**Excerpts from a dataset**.
* * * * * * * * *
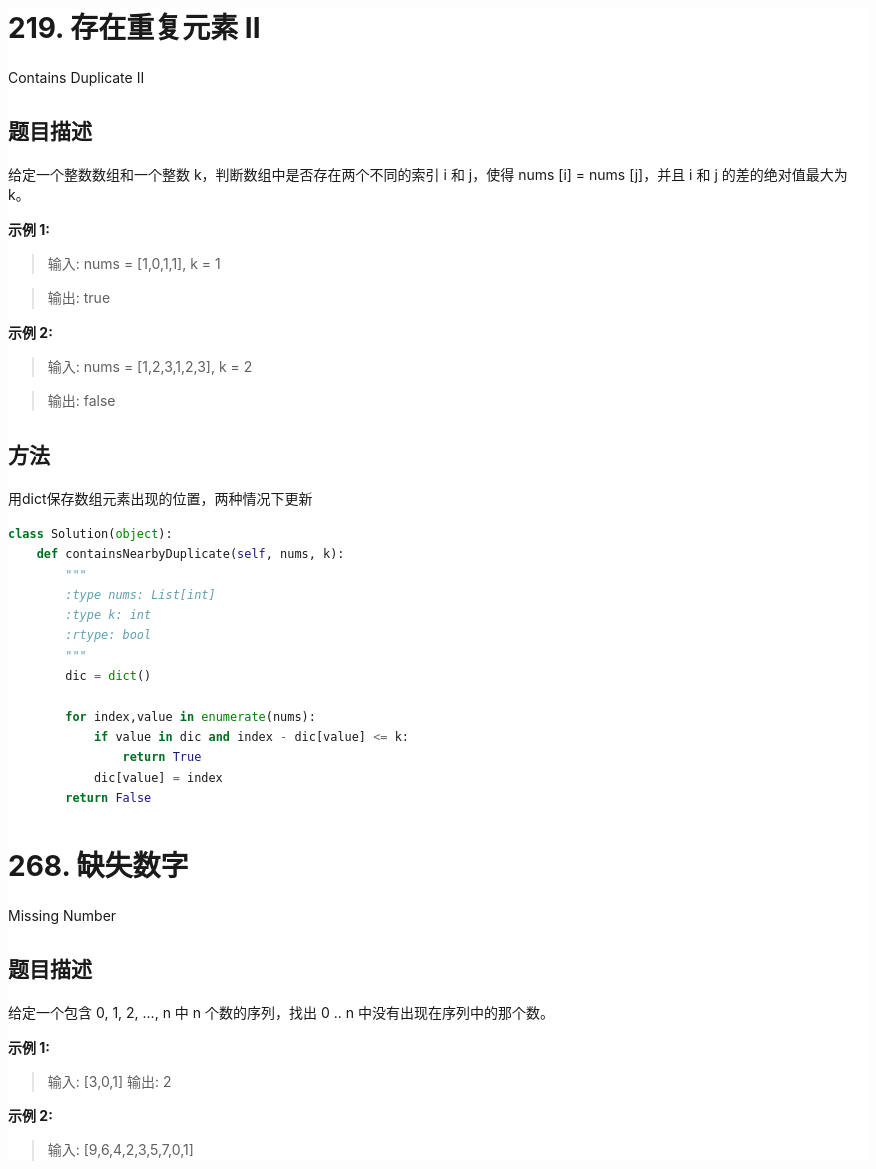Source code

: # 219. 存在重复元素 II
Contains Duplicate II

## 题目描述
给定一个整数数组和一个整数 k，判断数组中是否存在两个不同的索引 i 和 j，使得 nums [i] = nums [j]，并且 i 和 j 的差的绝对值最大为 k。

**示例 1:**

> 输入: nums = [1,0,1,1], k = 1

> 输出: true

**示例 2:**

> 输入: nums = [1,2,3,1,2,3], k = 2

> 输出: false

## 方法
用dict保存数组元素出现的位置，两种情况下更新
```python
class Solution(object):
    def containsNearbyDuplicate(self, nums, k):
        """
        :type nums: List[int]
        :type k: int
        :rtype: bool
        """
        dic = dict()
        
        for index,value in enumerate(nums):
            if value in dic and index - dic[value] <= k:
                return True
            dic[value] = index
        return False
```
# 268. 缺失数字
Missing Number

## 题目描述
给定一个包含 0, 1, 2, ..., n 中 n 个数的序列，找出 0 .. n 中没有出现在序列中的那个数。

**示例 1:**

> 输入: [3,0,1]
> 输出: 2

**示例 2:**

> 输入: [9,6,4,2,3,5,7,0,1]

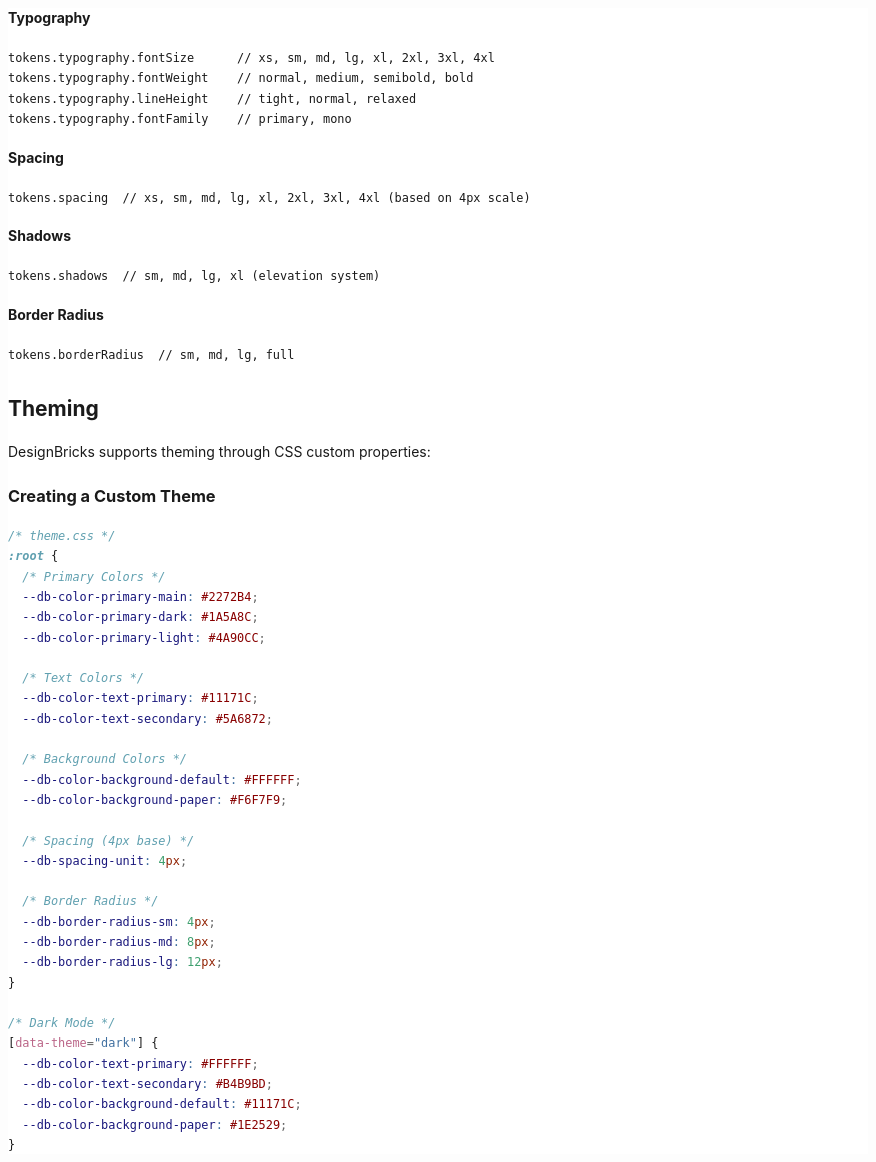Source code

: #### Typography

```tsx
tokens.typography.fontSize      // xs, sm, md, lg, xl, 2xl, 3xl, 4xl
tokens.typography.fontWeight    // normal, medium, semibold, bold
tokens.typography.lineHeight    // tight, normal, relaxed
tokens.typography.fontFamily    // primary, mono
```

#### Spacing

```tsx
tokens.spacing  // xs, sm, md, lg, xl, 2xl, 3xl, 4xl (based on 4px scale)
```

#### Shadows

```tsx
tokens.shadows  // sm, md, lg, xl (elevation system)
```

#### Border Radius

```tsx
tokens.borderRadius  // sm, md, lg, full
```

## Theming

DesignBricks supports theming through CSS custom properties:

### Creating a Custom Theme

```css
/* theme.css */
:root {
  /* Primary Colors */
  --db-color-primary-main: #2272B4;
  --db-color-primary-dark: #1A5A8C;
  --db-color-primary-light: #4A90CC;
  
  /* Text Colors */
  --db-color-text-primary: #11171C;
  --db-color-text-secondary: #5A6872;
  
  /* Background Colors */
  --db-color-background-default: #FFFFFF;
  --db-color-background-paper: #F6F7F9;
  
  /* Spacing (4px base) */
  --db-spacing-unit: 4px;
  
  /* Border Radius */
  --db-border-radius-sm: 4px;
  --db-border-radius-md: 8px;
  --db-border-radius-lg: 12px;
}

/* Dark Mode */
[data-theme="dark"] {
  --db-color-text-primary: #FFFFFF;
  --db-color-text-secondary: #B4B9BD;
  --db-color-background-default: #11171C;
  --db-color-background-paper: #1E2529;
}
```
* * * * * * * * *
**WORK TASK**.
Transcribe all the entries precisely. Do not include any picture.

**RESPONSE BELOW**.
Source code

: # 219. 存在重复元素 II
Contains Duplicate II

## 题目描述
给定一个整数数组和一个整数 k，判断数组中是否存在两个不同的索引 i 和 j，使得 nums [i] = nums [j]，并且 i 和 j 的差的绝对值最大为 k。

**示例 1:**

> 输入: nums = [1,0,1,1], k = 1

> 输出: true

**示例 2:**

> 输入: nums = [1,2,3,1,2,3], k = 2

> 输出: false

## 方法
用dict保存数组元素出现的位置，两种情况下更新
```python
class Solution(object):
    def containsNearbyDuplicate(self, nums, k):
        """
        :type nums: List[int]
        :type k: int
        :rtype: bool
        """
        dic = dict()
        
        for index,value in enumerate(nums):
            if value in dic and index - dic[value] <= k:
                return True
            dic[value] = index
        return False
```
# 268. 缺失数字
Missing Number

## 题目描述
给定一个包含 0, 1, 2, ..., n 中 n 个数的序列，找出 0 .. n 中没有出现在序列中的那个数。

**示例 1:**

> 输入: [3,0,1]
> 输出: 2

**示例 2:**

> 输入: [9,6,4,2,3,5,7,0,1]

Source code

: #### Typography

```tsx
tokens.typography.fontSize      // xs, sm, md, lg, xl, 2xl, 3xl, 4xl
tokens.typography.fontWeight    // normal, medium, semibold, bold
tokens.typography.lineHeight    // tight, normal, relaxed
tokens.typography.fontFamily    // primary, mono
```

#### Spacing

```tsx
tokens.spacing  // xs, sm, md, lg, xl, 2xl, 3xl, 4xl (based on 4px scale)
```

#### Shadows

```tsx
tokens.shadows  // sm, md, lg, xl (elevation system)
```

#### Border Radius

```tsx
tokens.borderRadius  // sm, md, lg, full
```

## Theming

DesignBricks supports theming through CSS custom properties:

### Creating a Custom Theme

```css
/* theme.css */
:root {
  /* Primary Colors */
  --db-color-primary-main: #2272B4;
  --db-color-primary-dark: #1A5A8C;
  --db-color-primary-light: #4A90CC;
  
  /* Text Colors */
  --db-color-text-primary: #11171C;
  --db-color-text-secondary: #5A6872;
  
  /* Background Colors */
  --db-color-background-default: #FFFFFF;
  --db-color-background-paper: #F6F7F9;
  
  /* Spacing (4px base) */
  --db-spacing-unit: 4px;
  
  /* Border Radius */
  --db-border-radius-sm: 4px;
  --db-border-radius-md: 8px;
  --db-border-radius-lg: 12px;
}

/* Dark Mode */
[data-theme="dark"] {
  --db-color-text-primary: #FFFFFF;
  --db-color-text-secondary: #B4B9BD;
  --db-color-background-default: #11171C;
  --db-color-background-paper: #1E2529;
}
```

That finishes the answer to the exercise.